RESULTS: Twenty-eight of 31 (90%) patients achieved PR (23 patients) or CR
(five patients) with ProMACE-MOPP, and three failed to respond. Seventeen
of 28 (61%) patients who responded underwent the ABMT procedure, which
resulted in CR in 14 patients (82%); three failed to respond. Eleven
responsive patients were not transplanted because of residual bone marrow
infiltration (five patients), patient refusal (four patients), and
ProMACE-MOPP-related mortality (two patients). To date, nine patients are
alive and in CR, seven with a median follow-up of 41 months (range, 17 to
84 months). Referring to the original CHOP treatment, five of 17 (29%)

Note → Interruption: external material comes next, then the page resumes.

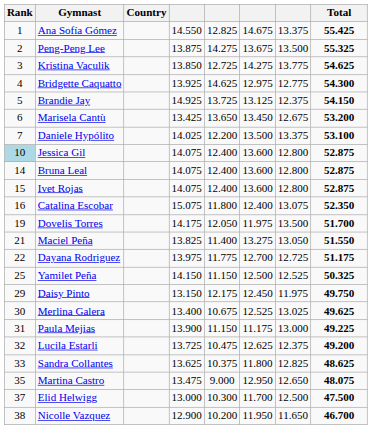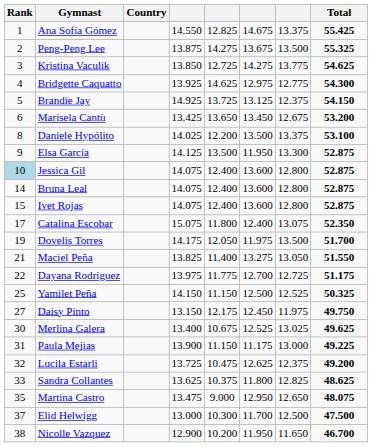Daniele Hypólito | Rank: 7 -> 8
+ row: 9 | Elsa García | 14.125 | 13.500 | 11.950 | 13.300 | 52.875
Catalina Escobar | Rank: 16 -> 17
Daisy Pinto | Rank: 29 -> 27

patients with primary refractory disease remain free of disease at a median
of 36 months after ABMT, and four of 14 (29%) patients in first relapse
remain free of disease at a median of 33 months after ABMT. One patient
died of AMBT-related toxicity. CONCLUSION: ProMACE-MOPP salvage
chemotherapy produces a high early- response rate in patients who fail to
respond to first-line CHOP, and more than half of the responding patients
can be scheduled to receive ABMT, resulting in disease-free survival (DFS)
at 3 years in 50% of the transplanted patients and in 25% of the original
number of patients intended to receive this treatment.